Norderstedt. Publikum hatte viel Vergnügen beim ersten Dichter-Wettbewerb im Kultur-Zirkus im Stadtpark. Am Ende überzeugte vor allem eine Poetin.

Zum ersten Mal Poetry Slam! Und gleich ein Zirkus Poetry Slam. Denen zuhören, die Spaß an der Jonglage mit Wörtern haben. Poetry Slammer zersägen nicht Frauen, sondern Buchstaben, Wörter, Begriffe. Kleben sie wieder zusammen, und prompt verkehrt sich der Sinn ins Gegenteil, erhält eine ironische Variante.

Viele der Zuhörer im Zelt des ersten Norderstedter Kulturzirkusses waren zum ersten Mal bei einem Poetry Slam. Und hatten einen Mordsspaß! Nicht nur am Zuhören. Je lauter das Klatschen und Pfeifen, desto mehr Punkte für den Slammer, der gerade seine Texte vorgetragen hat. Eine Jury gab’s auch – ebenfalls aus dem Publikum.

Der Zirkus Poetry Slam Direktor des Ganzen war einer der bekanntesten Slammer Norddeutschlands. Björn Högsdal, der für den Kulturzirkus auch Poetry Slam Workshops gab, brachte nicht nur eigene Texte, darunter seinen bildreichen Text vom echten Norden, eine gelungene zeitaktuelle Antwort auf James Krüss’ „Wenn die Möpse Schnäpse trinken“ und leider auch lahme Witze vors Publikum. Er dirigierte die ganze Chose mit strengem Blick. Fünf Slammer und gut 100 Zuhörer folgten Högsdals Kommando.

Schriftstehler ergötzte sich über Zirkusleute
Schriftstehler ergötzte sich über Zirkusleute © Heike Linde-Lembke | Heike Linde-Lembke

Klappe, die erste: Nach einer Namensauslosung, die die Rangfolge der Slammer bestimmte, stieg Wehwalt Koslovsky aus Düsseldorf in die Manege und holte sich 36 Punkte. Klappe, die zweite: Stefan Schwarck aus Kiel. „Moin, moin“, grüßte er sein Publikum und schnellsprach mit „Send in the Clowns“ eine Ode an die traurigen Spaßmacher im Zirkus. Er hob auf die aktuelle Politik, Flüchtlinge, WM und EM ab und kam zu der bahnbrechenden Erkenntnis „Es steckt ganz oft noch viel mehr dahinter.“ 41 Punkte.

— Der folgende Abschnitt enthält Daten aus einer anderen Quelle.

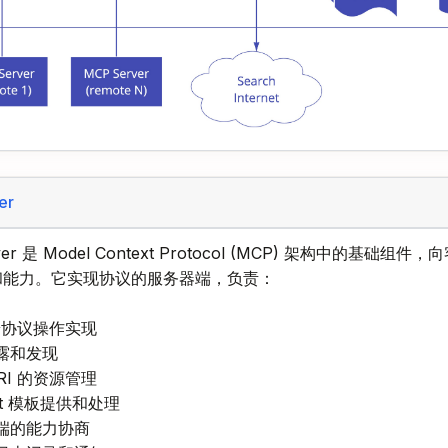
er
ver 是 Model Context Protocol (MCP) 架构中的基础组
和能力。它实现协议的服务器端，负责：
端协议操作实现
暴露和发现
URI 的资源管理
mpt 模板提供和处理
户端的能力协商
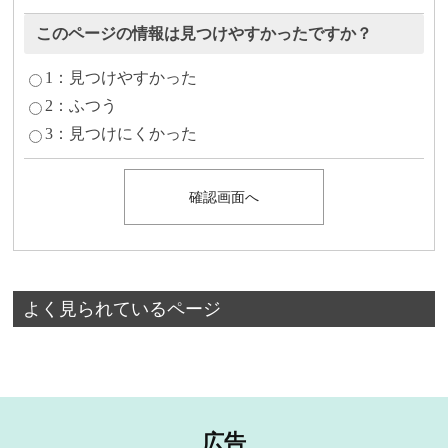
このページの情報は見つけやすかったですか？
1：見つけやすかった
2：ふつう
3：見つけにくかった
よく見られているページ
広告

Klappe, die dritte: Michel Kühn aus Kiel ließ sich über die Geo-Wissenschaften aus: „Gestein ist eine Tragödie in drei Bruchstücken.“ Wortwindungsgewandt erklärte er, wie ein Steinchen bei einer Randale in der Hamburger Schanze das Fliegen auf Polizisten lernt. 43 Punkte.

Klappe, die vierte: Schriftstehler, der Mann mit Mütze, am Hamburger Rand eine schöne Kindheit hatte und sich darüber ergötzte, dass Zirkusleute ständig lächeln und Hupala sagen. 40 Punkte.

Klappe, die fünfte: Khaaro. Sie verhaspelte sich vor Aufregung zwar öfter, brachte aber ausgefeilte Texte mit Sinn und Hintersinn. Ihr „Boy meets Girl“, in dem sie die antiquierten Geschlechterrollen umdrehte und neu ordnete, war der Knüller des Zirkus Slams und brachte ihr nach dem zweiten Durchgang mit insgesamt 91 Punkten nicht nur den Sieg, sondern im Stechen mit Michel Kühn die Zirkus Poetry Slam Krone ein.